### Your goal
Please copy out each line of the listing that contains the word "https".

### Records supplied

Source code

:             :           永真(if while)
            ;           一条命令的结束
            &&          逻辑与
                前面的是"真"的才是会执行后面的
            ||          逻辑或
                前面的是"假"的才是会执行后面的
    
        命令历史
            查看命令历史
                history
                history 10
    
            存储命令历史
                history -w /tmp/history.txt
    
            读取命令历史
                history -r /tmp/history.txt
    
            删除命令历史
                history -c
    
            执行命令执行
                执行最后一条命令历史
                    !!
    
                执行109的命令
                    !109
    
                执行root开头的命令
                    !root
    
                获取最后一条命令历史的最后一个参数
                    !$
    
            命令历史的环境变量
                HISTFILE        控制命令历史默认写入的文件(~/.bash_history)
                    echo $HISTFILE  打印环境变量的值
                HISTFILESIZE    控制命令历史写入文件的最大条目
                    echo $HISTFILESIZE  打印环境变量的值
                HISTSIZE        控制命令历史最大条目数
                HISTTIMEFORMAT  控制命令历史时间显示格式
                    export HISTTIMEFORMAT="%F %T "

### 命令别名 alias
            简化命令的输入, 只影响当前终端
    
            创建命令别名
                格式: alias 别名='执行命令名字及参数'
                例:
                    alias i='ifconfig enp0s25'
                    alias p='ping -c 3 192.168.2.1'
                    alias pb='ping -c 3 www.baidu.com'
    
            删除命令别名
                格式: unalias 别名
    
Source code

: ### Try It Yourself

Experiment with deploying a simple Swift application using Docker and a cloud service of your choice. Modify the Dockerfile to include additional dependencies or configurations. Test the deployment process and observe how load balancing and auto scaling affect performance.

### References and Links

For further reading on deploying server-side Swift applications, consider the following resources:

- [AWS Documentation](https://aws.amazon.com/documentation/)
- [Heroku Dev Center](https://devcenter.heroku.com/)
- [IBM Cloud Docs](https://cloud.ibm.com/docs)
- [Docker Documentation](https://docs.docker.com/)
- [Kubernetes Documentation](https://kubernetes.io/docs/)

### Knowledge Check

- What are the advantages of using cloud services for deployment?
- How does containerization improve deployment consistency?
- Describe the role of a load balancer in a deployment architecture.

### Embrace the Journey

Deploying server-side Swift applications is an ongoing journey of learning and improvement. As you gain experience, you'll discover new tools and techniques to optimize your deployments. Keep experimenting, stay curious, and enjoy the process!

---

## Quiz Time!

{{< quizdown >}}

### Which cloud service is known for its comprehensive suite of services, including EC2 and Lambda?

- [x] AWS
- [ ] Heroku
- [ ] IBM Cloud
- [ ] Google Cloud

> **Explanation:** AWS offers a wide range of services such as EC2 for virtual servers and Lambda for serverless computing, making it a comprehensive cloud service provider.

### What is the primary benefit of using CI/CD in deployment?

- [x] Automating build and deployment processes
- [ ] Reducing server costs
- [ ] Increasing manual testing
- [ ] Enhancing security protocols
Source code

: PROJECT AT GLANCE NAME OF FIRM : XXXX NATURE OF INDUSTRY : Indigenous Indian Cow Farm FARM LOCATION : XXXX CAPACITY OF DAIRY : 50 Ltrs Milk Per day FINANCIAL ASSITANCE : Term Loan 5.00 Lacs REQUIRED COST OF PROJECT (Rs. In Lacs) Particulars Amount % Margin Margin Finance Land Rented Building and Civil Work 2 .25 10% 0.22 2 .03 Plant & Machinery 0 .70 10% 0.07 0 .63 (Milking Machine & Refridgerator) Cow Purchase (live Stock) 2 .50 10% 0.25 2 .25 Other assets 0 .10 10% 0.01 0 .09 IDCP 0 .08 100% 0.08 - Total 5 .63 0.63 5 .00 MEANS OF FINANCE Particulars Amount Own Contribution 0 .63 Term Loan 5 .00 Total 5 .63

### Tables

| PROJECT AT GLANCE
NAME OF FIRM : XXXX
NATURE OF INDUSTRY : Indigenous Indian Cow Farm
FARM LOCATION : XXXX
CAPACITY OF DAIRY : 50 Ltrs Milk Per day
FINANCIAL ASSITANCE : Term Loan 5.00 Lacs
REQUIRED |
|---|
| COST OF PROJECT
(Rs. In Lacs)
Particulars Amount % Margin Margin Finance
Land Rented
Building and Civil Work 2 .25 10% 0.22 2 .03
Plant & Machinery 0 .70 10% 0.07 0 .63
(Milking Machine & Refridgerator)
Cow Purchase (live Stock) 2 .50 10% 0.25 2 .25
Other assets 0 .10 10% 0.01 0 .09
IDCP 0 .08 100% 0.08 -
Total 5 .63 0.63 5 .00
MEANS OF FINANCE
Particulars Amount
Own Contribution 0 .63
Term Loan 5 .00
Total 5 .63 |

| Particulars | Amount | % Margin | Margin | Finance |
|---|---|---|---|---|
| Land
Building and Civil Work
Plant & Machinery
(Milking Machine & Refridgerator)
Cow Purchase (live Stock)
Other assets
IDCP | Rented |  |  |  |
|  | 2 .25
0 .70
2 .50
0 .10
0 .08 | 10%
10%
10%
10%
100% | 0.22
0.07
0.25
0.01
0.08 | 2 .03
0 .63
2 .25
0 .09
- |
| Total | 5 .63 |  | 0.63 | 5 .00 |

### Solution
- [AWS Documentation](https://aws.amazon.com/documentation/)
- [Heroku Dev Center](https://devcenter.heroku.com/)
- [IBM Cloud Docs](https://cloud.ibm.com/docs)
- [Docker Documentation](https://docs.docker.com/)
- [Kubernetes Documentation](https://kubernetes.io/docs/)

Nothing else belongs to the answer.